● EXERCISE AIM
List every line in the material below that contains the string "esophagus", copying each one in full.

● DATA EXCERPTS
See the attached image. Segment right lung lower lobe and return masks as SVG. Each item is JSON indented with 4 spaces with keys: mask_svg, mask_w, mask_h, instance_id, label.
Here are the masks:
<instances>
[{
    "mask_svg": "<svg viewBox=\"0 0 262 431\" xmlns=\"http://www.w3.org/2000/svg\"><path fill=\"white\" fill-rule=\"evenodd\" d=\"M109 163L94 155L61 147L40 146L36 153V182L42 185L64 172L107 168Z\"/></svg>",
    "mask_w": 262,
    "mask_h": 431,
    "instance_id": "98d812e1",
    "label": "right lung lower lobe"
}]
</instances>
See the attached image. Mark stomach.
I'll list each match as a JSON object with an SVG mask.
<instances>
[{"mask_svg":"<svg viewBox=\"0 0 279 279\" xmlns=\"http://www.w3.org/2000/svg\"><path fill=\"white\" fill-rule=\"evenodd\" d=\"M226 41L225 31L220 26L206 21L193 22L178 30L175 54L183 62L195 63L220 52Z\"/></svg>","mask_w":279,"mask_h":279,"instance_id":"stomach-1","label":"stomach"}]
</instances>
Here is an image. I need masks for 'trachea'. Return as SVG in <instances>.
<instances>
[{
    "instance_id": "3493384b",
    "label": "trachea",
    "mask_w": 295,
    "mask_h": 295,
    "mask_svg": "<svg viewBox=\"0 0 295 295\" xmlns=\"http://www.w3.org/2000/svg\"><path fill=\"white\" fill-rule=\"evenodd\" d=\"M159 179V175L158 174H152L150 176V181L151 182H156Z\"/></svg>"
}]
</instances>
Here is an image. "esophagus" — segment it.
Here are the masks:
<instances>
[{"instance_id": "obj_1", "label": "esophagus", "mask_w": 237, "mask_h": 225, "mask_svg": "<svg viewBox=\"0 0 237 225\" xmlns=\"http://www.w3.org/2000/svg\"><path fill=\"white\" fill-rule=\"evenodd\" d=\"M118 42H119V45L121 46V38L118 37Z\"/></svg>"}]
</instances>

...

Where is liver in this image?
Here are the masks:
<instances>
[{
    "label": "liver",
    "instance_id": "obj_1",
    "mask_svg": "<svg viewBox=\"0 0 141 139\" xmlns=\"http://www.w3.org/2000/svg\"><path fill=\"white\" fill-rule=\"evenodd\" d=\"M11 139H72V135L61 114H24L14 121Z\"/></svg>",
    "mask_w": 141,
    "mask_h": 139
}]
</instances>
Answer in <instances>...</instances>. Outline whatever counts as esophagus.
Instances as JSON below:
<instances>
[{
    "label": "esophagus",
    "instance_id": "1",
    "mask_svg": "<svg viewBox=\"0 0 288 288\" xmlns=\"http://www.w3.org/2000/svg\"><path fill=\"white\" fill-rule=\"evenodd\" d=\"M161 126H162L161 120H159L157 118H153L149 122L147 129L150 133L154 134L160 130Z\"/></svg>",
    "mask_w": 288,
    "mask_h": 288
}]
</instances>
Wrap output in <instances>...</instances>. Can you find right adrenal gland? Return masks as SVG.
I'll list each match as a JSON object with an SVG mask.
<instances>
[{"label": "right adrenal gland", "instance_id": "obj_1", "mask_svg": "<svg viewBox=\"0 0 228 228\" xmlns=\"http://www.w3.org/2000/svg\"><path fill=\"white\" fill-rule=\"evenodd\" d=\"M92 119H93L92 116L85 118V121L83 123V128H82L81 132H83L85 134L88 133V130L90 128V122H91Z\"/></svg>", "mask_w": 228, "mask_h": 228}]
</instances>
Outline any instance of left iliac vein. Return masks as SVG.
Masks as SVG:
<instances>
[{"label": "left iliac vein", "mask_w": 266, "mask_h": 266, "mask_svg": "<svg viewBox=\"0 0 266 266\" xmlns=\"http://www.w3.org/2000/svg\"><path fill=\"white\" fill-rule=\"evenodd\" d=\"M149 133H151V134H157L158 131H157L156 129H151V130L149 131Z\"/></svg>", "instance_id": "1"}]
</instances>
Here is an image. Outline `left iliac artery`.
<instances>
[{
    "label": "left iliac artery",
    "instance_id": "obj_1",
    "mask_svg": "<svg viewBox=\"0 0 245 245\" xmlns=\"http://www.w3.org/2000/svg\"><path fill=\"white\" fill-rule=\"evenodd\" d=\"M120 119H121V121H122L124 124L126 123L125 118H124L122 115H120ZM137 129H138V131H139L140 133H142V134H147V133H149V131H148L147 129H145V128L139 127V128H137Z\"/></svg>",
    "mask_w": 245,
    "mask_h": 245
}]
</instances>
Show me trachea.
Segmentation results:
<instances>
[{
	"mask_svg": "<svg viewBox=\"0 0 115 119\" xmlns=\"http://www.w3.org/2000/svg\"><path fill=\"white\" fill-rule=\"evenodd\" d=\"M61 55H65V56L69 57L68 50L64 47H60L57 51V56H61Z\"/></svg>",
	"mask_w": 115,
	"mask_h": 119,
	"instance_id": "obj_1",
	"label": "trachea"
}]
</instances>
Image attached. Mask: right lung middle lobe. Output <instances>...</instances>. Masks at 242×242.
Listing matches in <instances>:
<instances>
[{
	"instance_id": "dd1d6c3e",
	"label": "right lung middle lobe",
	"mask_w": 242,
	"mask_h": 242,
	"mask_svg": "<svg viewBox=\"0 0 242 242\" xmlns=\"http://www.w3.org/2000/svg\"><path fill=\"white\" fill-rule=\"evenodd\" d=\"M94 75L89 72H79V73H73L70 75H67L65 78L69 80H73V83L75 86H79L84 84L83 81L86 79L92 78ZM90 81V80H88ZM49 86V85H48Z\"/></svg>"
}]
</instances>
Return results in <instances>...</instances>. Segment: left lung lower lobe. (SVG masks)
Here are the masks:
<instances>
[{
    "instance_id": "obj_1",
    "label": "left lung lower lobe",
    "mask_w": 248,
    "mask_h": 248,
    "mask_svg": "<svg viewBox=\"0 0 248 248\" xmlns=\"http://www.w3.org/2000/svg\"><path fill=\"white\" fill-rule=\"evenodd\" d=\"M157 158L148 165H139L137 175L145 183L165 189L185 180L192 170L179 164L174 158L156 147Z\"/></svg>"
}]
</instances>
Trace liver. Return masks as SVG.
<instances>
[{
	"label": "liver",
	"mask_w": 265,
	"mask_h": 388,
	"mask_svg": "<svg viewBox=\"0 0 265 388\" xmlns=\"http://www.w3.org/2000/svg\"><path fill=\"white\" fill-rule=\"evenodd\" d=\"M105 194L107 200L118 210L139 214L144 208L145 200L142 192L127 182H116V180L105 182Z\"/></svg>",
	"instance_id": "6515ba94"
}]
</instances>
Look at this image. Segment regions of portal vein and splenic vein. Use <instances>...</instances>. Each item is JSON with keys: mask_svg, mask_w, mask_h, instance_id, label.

● ANSWER FOR THIS EXERCISE
Here is an image. "esophagus" — segment it.
[{"instance_id": "obj_1", "label": "esophagus", "mask_w": 237, "mask_h": 225, "mask_svg": "<svg viewBox=\"0 0 237 225\" xmlns=\"http://www.w3.org/2000/svg\"><path fill=\"white\" fill-rule=\"evenodd\" d=\"M118 42H119V45L121 46V38L118 37Z\"/></svg>"}]
Answer in <instances>...</instances>. Outline whatever counts as esophagus.
    "label": "esophagus",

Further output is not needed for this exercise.